The AUC (area under the ROC curve) summarizes the entire ROC curve in a single number that makes it easy to compare different models.

The AUC values are interpreted as follows:

AUC = 1.0: corresponds to a perfect classifier in which the ROC curve passes through (0, 1).
AUC = 0.5: corresponds to a random binary classifier (no better than flipping a coin).
AUC between 0.5 and 1: inicates the classifier has some discriminating ability.
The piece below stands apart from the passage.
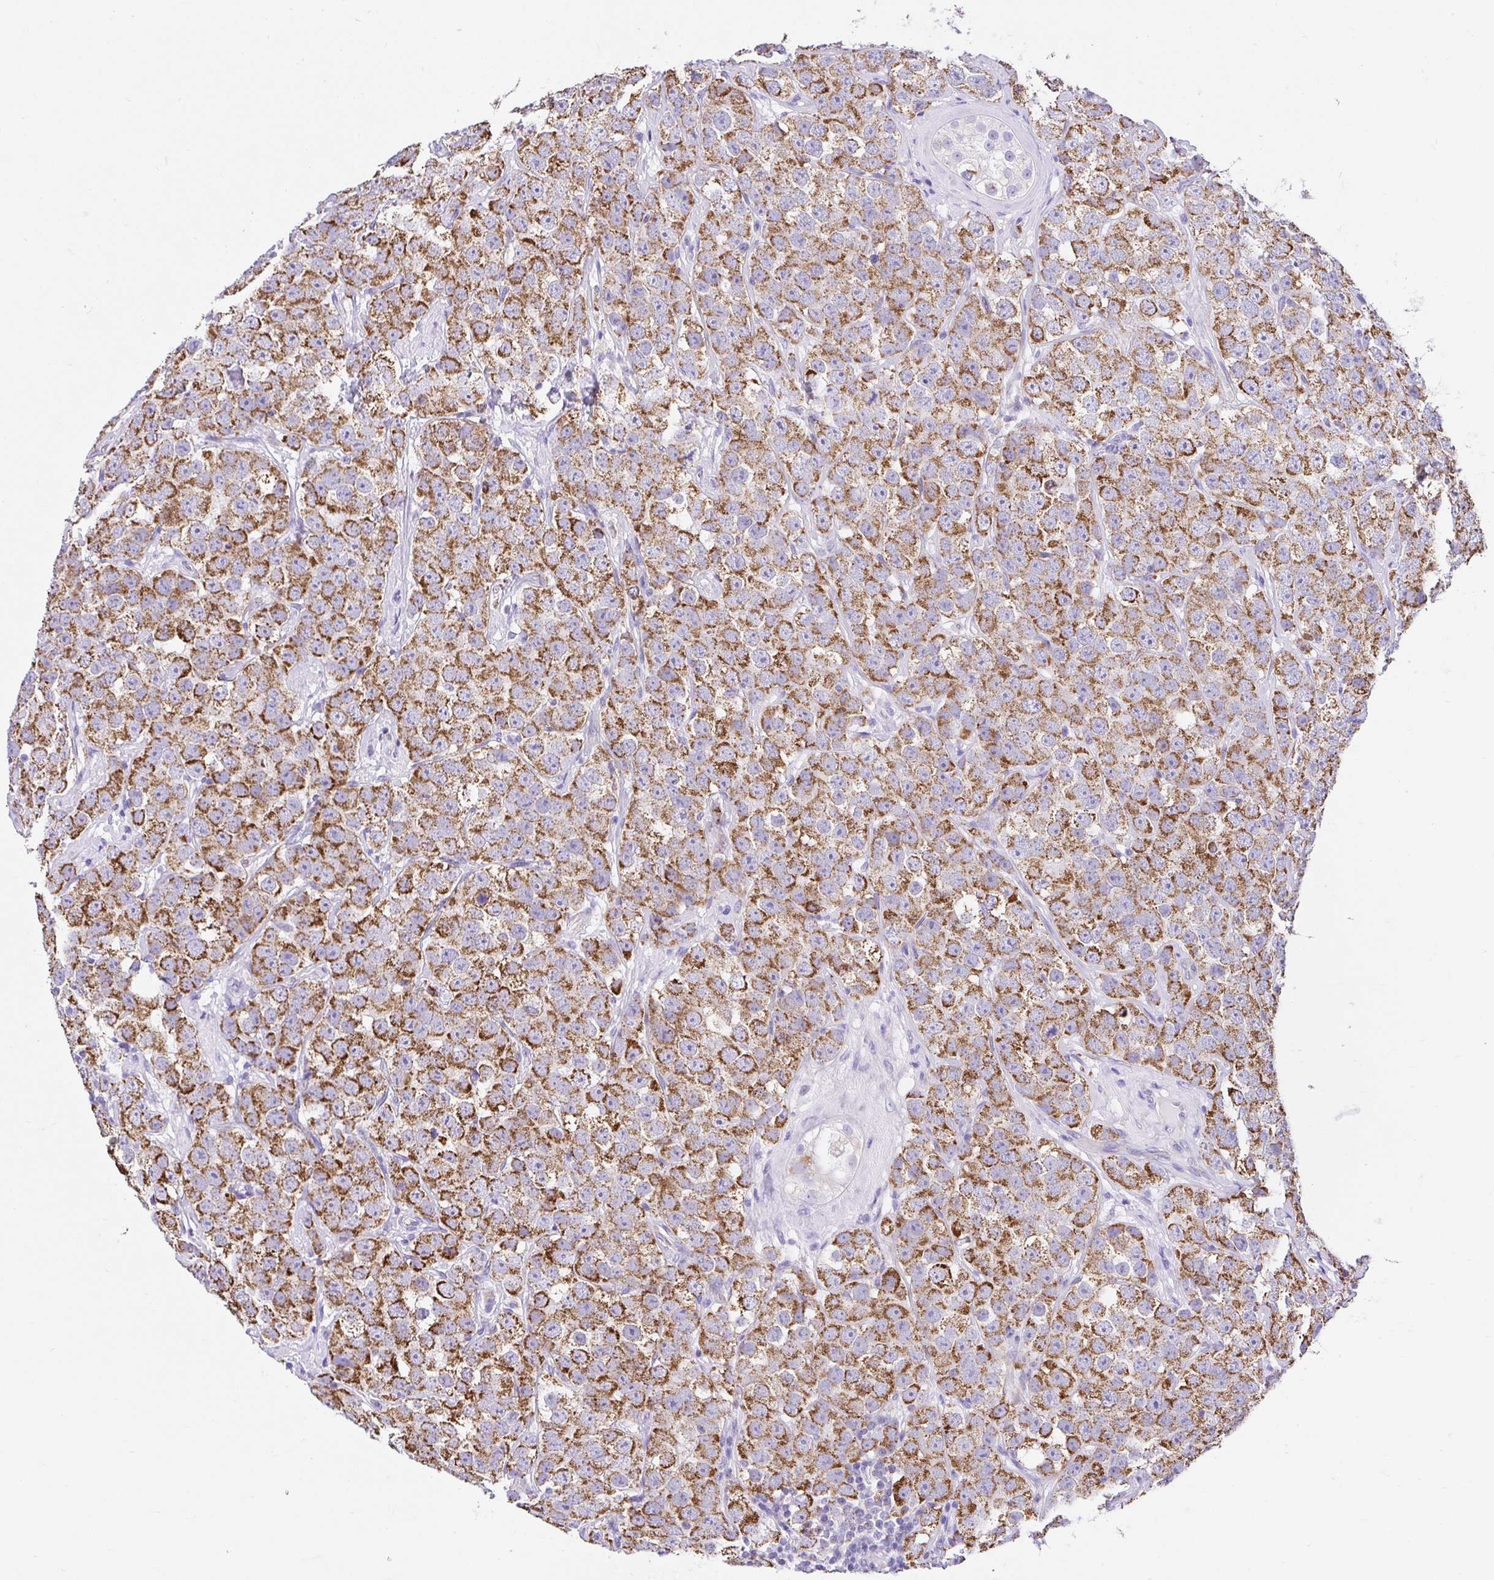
{"staining": {"intensity": "strong", "quantity": ">75%", "location": "cytoplasmic/membranous"}, "tissue": "testis cancer", "cell_type": "Tumor cells", "image_type": "cancer", "snomed": [{"axis": "morphology", "description": "Seminoma, NOS"}, {"axis": "topography", "description": "Testis"}], "caption": "IHC (DAB (3,3'-diaminobenzidine)) staining of testis cancer (seminoma) exhibits strong cytoplasmic/membranous protein positivity in approximately >75% of tumor cells.", "gene": "SLC13A1", "patient": {"sex": "male", "age": 28}}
An AUC greater than 0.8 is usually considered good, but might be insufficient for certain applications.

In the graph below we can see the ROC curve for the multiple logistic regression on our example data compared to the random classifier.

Check-in

Back in our kelp forest example, the logistic regression model gives an AUC of 0.747.

Suppose a colleague proposes a model with AUC = 0.52. Would you use it over the logistic regression? Why or why not?

Discussion

A model with AUC = 0.52 is barely better than random and almost certainly not useful in practice. The logistic regression would be preferred.

Remember the AUC is a performance metric tha summarizes performance across all thresholds equally. In practice, not all thresholds are equally relevant: we may only care about behavior at low FPR (e.g., if false alarms are very costly), at high TPR (if missing a positive is very costly).

References

James, Gareth, Daniela Witten, Trevor Hastie, Robert Tibshirani, and Jonathan E. Taylor. 2023. An Introduction to Statistical Learning: With Applications in Python. Springer Texts in Statistics. Cham: Springer.